[Items from a data source]

-------

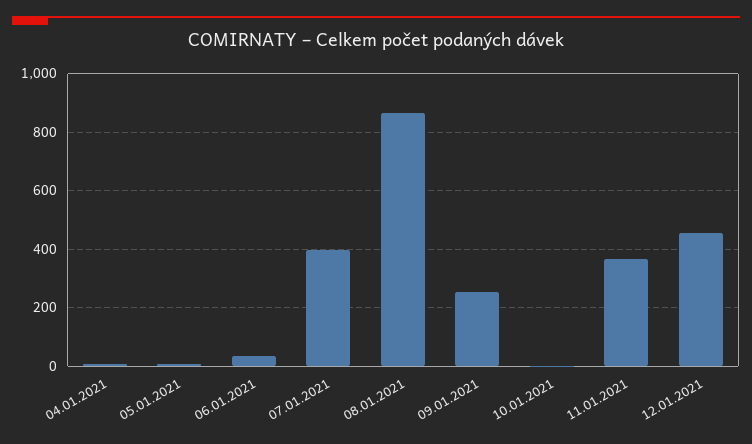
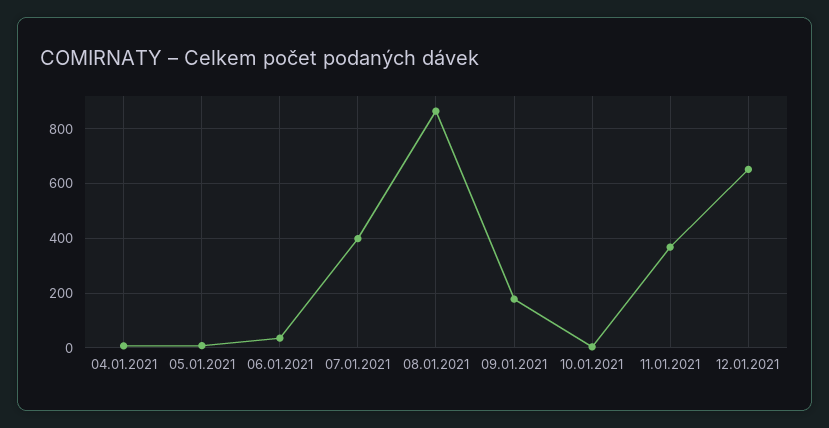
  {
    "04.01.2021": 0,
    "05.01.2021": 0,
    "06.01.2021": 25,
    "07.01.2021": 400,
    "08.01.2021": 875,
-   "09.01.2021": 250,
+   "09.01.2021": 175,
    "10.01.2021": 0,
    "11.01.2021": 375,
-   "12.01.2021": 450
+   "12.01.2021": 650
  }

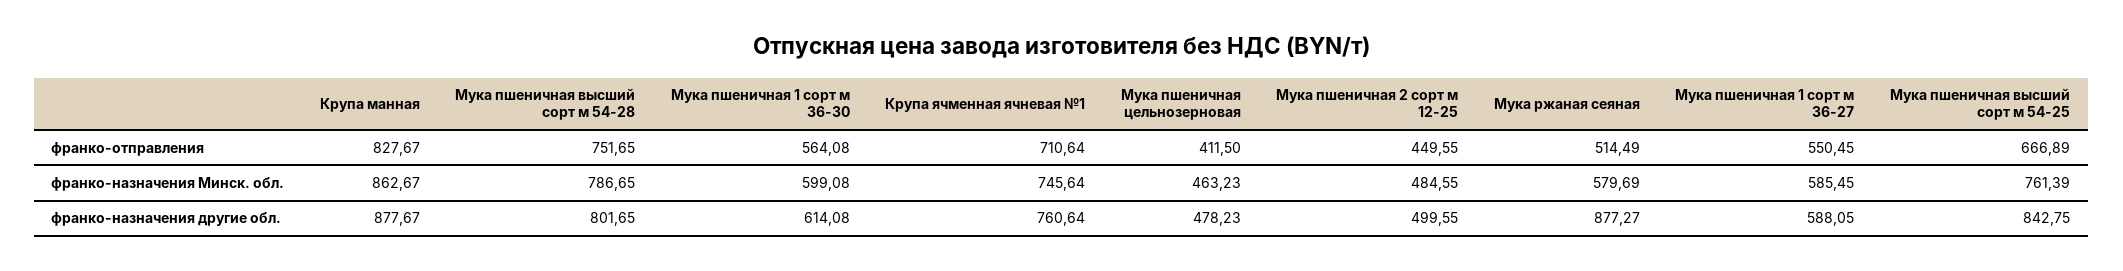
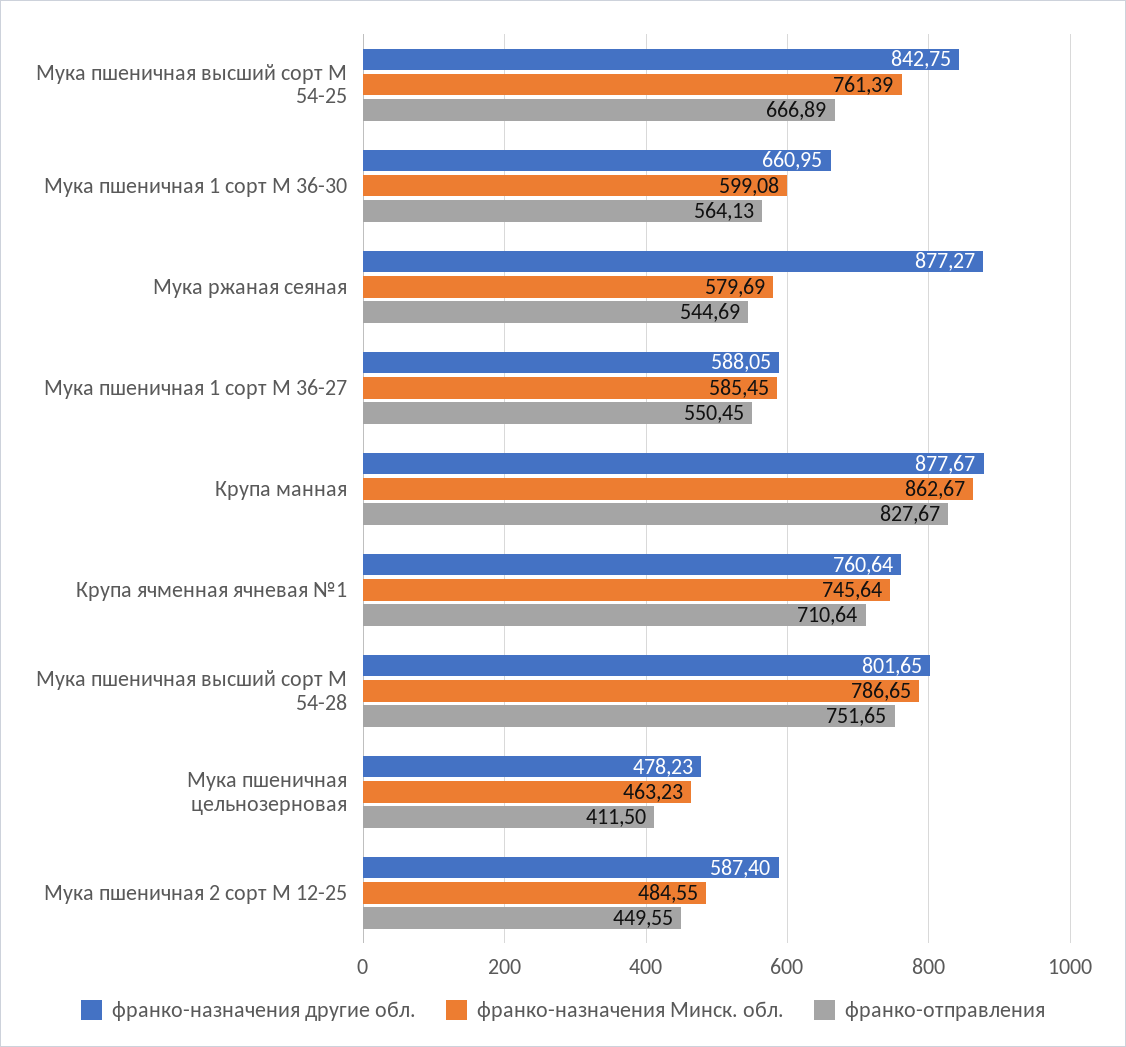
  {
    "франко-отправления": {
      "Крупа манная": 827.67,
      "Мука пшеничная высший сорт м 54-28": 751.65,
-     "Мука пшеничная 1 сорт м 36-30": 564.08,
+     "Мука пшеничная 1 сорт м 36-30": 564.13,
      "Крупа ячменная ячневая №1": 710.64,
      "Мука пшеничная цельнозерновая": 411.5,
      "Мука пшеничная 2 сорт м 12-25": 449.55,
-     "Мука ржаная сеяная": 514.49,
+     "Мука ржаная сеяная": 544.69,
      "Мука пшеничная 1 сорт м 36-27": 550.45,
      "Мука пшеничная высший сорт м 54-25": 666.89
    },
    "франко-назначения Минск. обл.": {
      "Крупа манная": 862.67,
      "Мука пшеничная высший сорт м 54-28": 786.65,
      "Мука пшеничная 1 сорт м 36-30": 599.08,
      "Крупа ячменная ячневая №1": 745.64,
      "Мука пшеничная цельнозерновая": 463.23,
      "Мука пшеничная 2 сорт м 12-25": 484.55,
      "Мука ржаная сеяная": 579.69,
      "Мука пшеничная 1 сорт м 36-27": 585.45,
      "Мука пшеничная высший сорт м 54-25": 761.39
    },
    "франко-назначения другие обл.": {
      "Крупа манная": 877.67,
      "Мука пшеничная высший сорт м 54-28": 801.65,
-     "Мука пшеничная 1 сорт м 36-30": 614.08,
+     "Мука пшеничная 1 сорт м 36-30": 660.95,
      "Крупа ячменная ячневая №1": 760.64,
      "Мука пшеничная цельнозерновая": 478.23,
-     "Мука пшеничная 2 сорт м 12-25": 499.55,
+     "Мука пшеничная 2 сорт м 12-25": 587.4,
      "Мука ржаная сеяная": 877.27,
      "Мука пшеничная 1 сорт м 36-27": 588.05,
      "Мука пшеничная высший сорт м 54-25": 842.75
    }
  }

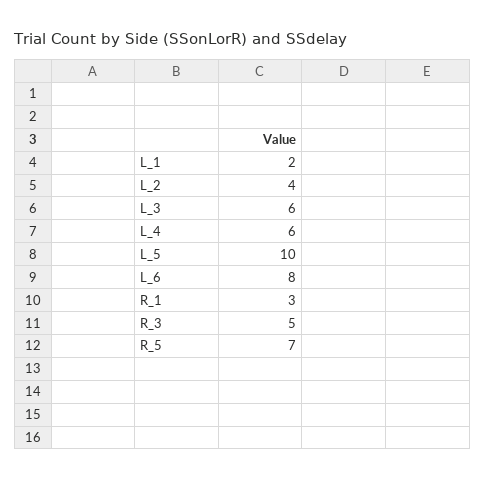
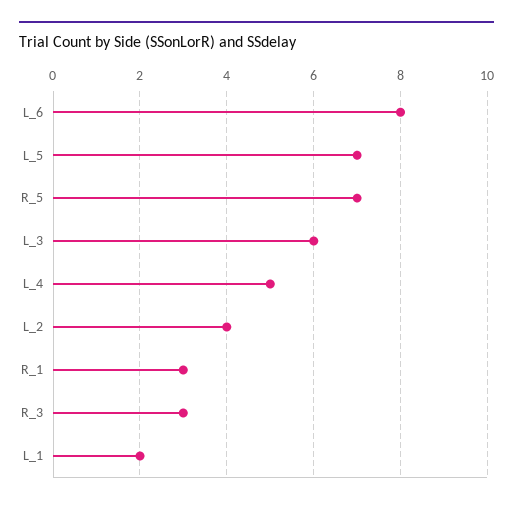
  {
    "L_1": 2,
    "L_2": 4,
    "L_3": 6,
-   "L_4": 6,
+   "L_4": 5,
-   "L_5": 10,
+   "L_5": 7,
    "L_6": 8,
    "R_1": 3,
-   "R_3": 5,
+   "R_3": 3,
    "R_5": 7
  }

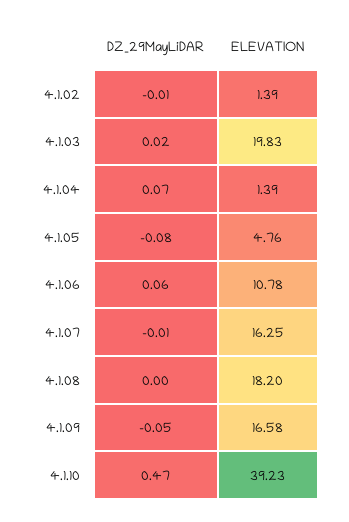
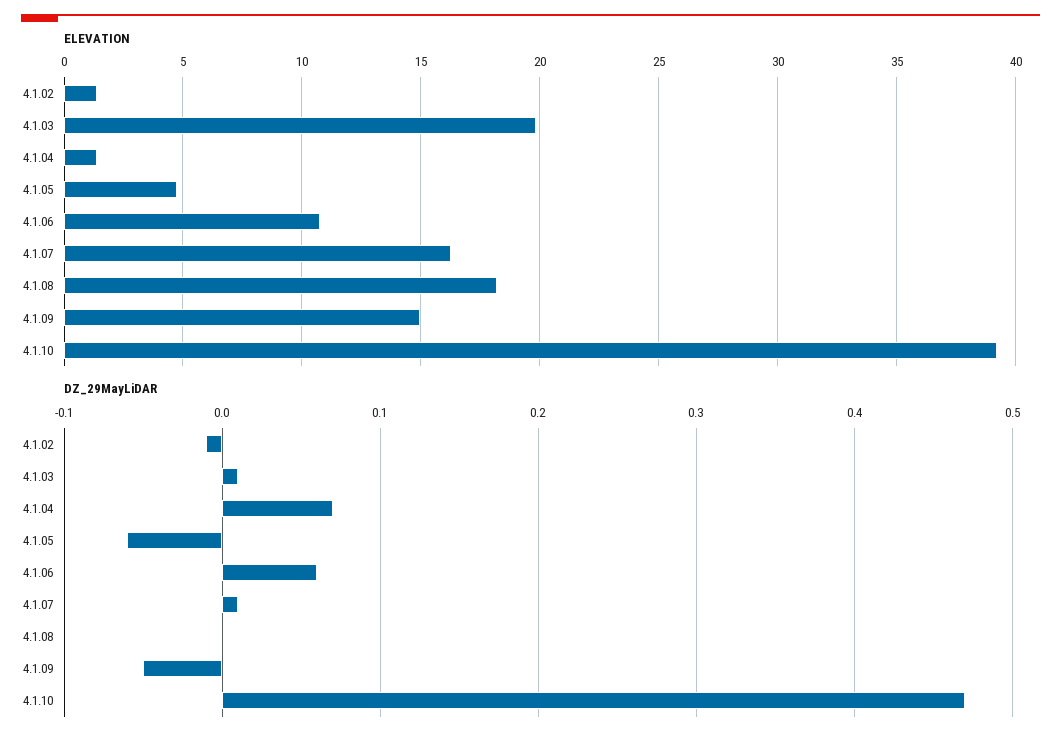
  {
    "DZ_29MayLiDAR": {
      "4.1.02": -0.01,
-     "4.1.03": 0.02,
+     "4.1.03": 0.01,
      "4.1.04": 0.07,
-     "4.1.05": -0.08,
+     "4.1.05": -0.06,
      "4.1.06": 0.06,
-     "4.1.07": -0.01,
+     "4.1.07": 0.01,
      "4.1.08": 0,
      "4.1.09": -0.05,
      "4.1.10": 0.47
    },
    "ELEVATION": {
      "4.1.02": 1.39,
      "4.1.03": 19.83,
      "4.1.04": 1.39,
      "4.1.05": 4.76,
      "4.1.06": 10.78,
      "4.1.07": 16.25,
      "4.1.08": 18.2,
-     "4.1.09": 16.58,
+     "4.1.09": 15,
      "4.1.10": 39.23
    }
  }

-------

### TASK BRIEF
Your copy must match the records above exactly, apart from the pictures, which are excluded.

### RESPONSE
  {
    "04.01.2021": 0,
    "05.01.2021": 0,
    "06.01.2021": 25,
    "07.01.2021": 400,
    "08.01.2021": 875,
-   "09.01.2021": 250,
+   "09.01.2021": 175,
    "10.01.2021": 0,
    "11.01.2021": 375,
-   "12.01.2021": 450
+   "12.01.2021": 650
  }

  {
    "франко-отправления": {
      "Крупа манная": 827.67,
      "Мука пшеничная высший сорт м 54-28": 751.65,
-     "Мука пшеничная 1 сорт м 36-30": 564.08,
+     "Мука пшеничная 1 сорт м 36-30": 564.13,
      "Крупа ячменная ячневая №1": 710.64,
      "Мука пшеничная цельнозерновая": 411.5,
      "Мука пшеничная 2 сорт м 12-25": 449.55,
-     "Мука ржаная сеяная": 514.49,
+     "Мука ржаная сеяная": 544.69,
      "Мука пшеничная 1 сорт м 36-27": 550.45,
      "Мука пшеничная высший сорт м 54-25": 666.89
    },
    "франко-назначения Минск. обл.": {
      "Крупа манная": 862.67,
      "Мука пшеничная высший сорт м 54-28": 786.65,
      "Мука пшеничная 1 сорт м 36-30": 599.08,
      "Крупа ячменная ячневая №1": 745.64,
      "Мука пшеничная цельнозерновая": 463.23,
      "Мука пшеничная 2 сорт м 12-25": 484.55,
      "Мука ржаная сеяная": 579.69,
      "Мука пшеничная 1 сорт м 36-27": 585.45,
      "Мука пшеничная высший сорт м 54-25": 761.39
    },
    "франко-назначения другие обл.": {
      "Крупа манная": 877.67,
      "Мука пшеничная высший сорт м 54-28": 801.65,
-     "Мука пшеничная 1 сорт м 36-30": 614.08,
+     "Мука пшеничная 1 сорт м 36-30": 660.95,
      "Крупа ячменная ячневая №1": 760.64,
      "Мука пшеничная цельнозерновая": 478.23,
-     "Мука пшеничная 2 сорт м 12-25": 499.55,
+     "Мука пшеничная 2 сорт м 12-25": 587.4,
      "Мука ржаная сеяная": 877.27,
      "Мука пшеничная 1 сорт м 36-27": 588.05,
      "Мука пшеничная высший сорт м 54-25": 842.75
    }
  }

  {
    "L_1": 2,
    "L_2": 4,
    "L_3": 6,
-   "L_4": 6,
+   "L_4": 5,
-   "L_5": 10,
+   "L_5": 7,
    "L_6": 8,
    "R_1": 3,
-   "R_3": 5,
+   "R_3": 3,
    "R_5": 7
  }

  {
    "DZ_29MayLiDAR": {
      "4.1.02": -0.01,
-     "4.1.03": 0.02,
+     "4.1.03": 0.01,
      "4.1.04": 0.07,
-     "4.1.05": -0.08,
+     "4.1.05": -0.06,
      "4.1.06": 0.06,
-     "4.1.07": -0.01,
+     "4.1.07": 0.01,
      "4.1.08": 0,
      "4.1.09": -0.05,
      "4.1.10": 0.47
    },
    "ELEVATION": {
      "4.1.02": 1.39,
      "4.1.03": 19.83,
      "4.1.04": 1.39,
      "4.1.05": 4.76,
      "4.1.06": 10.78,
      "4.1.07": 16.25,
      "4.1.08": 18.2,
-     "4.1.09": 16.58,
+     "4.1.09": 15,
      "4.1.10": 39.23
    }
  }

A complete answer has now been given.